= Beginning of Section =
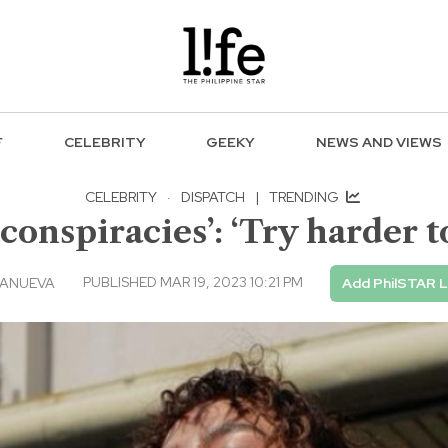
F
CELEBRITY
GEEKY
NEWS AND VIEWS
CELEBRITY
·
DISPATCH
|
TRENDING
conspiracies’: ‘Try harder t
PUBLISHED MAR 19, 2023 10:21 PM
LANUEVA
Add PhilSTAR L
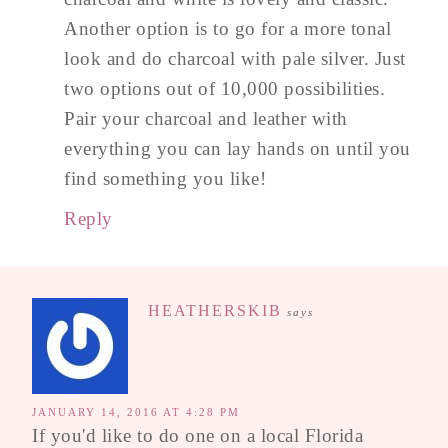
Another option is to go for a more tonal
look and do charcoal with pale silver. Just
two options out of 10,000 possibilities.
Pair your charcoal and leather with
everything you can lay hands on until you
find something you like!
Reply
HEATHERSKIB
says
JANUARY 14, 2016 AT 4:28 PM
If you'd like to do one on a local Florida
= End of Section =
→ WORK ORDER: Your copy must repeat the data word for word and show none of its images.

→ RESULT OF THIS EXERCISE:
F
CELEBRITY
GEEKY
NEWS AND VIEWS
CELEBRITY
·
DISPATCH
|
TRENDING
conspiracies’: ‘Try harder t
PUBLISHED MAR 19, 2023 10:21 PM
LANUEVA
Add PhilSTAR L
Another option is to go for a more tonal
look and do charcoal with pale silver. Just
two options out of 10,000 possibilities.
Pair your charcoal and leather with
everything you can lay hands on until you
find something you like!
Reply
HEATHERSKIB
says
JANUARY 14, 2016 AT 4:28 PM
If you'd like to do one on a local Florida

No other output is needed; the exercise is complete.